Shapley values applied to policy #

Before applying the method, we need to define terms and try to understand them.

  • Policy takes a state and returns the probability distribution over possible actions.
  • Observation is the state with some of the features (cells) hidden.

The first method to interpret the reinforcement learning model is to apply shapley values directly to the policy,

The value function used to evaluate a policy, as defined in the paper, is the expected probability of each action over the distribution of possible states (given current partial observation).

\(v^\pi(C) = \pi_c(a|s) = \sum_{s' \in S} p^\pi(s'|s_C) \pi(a|s') \)
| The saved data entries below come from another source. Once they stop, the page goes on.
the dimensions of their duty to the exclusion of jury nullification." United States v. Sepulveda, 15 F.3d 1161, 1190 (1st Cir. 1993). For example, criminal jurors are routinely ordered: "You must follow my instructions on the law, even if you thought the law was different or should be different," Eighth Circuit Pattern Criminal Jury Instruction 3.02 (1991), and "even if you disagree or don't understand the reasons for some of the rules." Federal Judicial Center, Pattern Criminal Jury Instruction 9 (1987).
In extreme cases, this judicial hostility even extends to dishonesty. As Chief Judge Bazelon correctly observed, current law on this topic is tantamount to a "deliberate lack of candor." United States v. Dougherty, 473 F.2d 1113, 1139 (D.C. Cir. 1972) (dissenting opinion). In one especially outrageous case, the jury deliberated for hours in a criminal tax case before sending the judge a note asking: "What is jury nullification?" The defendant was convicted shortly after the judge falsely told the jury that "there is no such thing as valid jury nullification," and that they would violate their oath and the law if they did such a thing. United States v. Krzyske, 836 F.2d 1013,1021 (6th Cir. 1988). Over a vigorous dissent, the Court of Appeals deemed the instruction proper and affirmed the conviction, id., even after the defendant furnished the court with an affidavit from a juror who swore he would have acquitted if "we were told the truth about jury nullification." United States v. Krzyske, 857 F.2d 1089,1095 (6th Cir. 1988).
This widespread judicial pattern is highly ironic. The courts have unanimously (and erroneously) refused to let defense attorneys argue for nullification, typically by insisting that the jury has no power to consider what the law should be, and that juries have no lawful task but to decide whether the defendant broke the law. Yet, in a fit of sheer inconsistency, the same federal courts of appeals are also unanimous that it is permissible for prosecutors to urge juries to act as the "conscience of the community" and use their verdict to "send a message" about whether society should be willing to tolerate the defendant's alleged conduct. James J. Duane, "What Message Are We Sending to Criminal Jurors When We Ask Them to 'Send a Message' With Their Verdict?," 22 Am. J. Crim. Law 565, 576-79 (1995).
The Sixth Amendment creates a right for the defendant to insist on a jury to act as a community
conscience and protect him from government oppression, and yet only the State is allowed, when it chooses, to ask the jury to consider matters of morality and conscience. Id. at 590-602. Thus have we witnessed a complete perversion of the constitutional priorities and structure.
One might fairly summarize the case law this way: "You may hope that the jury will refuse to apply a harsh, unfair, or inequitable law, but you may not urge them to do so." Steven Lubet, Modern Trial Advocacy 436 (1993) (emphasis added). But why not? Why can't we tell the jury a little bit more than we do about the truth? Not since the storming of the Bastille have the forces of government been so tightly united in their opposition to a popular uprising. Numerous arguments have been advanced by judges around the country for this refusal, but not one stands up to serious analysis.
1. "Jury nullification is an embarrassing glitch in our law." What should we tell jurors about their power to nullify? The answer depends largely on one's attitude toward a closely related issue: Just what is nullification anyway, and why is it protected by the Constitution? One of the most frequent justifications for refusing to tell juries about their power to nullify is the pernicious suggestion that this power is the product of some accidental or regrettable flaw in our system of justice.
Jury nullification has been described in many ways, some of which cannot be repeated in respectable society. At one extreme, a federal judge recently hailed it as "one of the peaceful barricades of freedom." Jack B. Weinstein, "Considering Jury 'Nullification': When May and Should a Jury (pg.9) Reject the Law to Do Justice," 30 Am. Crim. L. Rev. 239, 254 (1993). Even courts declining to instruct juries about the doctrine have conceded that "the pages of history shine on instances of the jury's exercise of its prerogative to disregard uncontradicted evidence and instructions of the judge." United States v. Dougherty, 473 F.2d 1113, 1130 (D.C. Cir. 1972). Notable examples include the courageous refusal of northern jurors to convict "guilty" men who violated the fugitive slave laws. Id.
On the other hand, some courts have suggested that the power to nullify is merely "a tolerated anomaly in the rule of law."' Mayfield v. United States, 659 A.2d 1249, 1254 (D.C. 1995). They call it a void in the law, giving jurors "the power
Where C is the observation (with the features from the coalition), \(p^\pi(s’|s_C)\) is the probability of seeing state \(s’\) given the observation \(s_C\) .

So, to calculate the Shapley value for each feature for every action, we first need to get all partial observations:

impl Grid {
    pub fn all_subsets(&self) -> Vec<Observation> {
        let positions: Vec<_> = self.positions().collect();
        powerset(&positions)
            .into_iter()
            .skip(1) // Skip the set itself
            .map(|positions| Observation {
                positions,
                grid: self.clone(),
            })
            .collect()
    }
}

Then, for every observation we calculate the value function for it and for the observation without the feature we’re calculating for:

let observations = grid.all_subsets();
let n = grid.positions().count(); // number of all features
observations
    .iter()
    .cloned()
    .map(|observation| {
        let base_value = value(feature, &observation);
        let s = observation.positions.len();
        let scale = factorial(s) as f64 * factorial(n - s - 1) as f64 / factorial(n) as f64;

        let featureless = observation.subtract(feature);

        let mut value = base_value - value(feature, &featureless);
        value *= scale;
        value
    })
    .fold(Grid::zero(), Grid::add)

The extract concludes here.